=== Begin Enclosure ===

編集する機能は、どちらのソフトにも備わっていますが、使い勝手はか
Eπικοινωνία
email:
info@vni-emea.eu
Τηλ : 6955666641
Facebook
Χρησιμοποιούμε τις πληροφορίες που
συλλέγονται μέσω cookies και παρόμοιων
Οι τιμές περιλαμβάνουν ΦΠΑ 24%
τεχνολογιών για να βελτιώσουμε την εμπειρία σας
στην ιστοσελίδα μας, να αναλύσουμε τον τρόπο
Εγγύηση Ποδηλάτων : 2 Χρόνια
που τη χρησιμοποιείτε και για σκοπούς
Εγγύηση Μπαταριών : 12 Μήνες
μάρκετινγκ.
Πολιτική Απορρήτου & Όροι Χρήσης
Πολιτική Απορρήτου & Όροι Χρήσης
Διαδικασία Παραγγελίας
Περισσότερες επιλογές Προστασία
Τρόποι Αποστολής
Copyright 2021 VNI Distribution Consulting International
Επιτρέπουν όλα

=== End Enclosure ===

-- YOUR TASK --
Could you output, exactly and with nothing else, the lines from the start of the records through the line containing "Εγγύηση Ποδηλάτων : 2 Χρόνια"?

-- EXERCISE SOLUTION --
編集する機能は、どちらのソフトにも備わっていますが、使い勝手はか
Eπικοινωνία
email:
info@vni-emea.eu
Τηλ : 6955666641
Facebook
Χρησιμοποιούμε τις πληροφορίες που
συλλέγονται μέσω cookies και παρόμοιων
Οι τιμές περιλαμβάνουν ΦΠΑ 24%
τεχνολογιών για να βελτιώσουμε την εμπειρία σας
στην ιστοσελίδα μας, να αναλύσουμε τον τρόπο
Εγγύηση Ποδηλάτων : 2 Χρόνια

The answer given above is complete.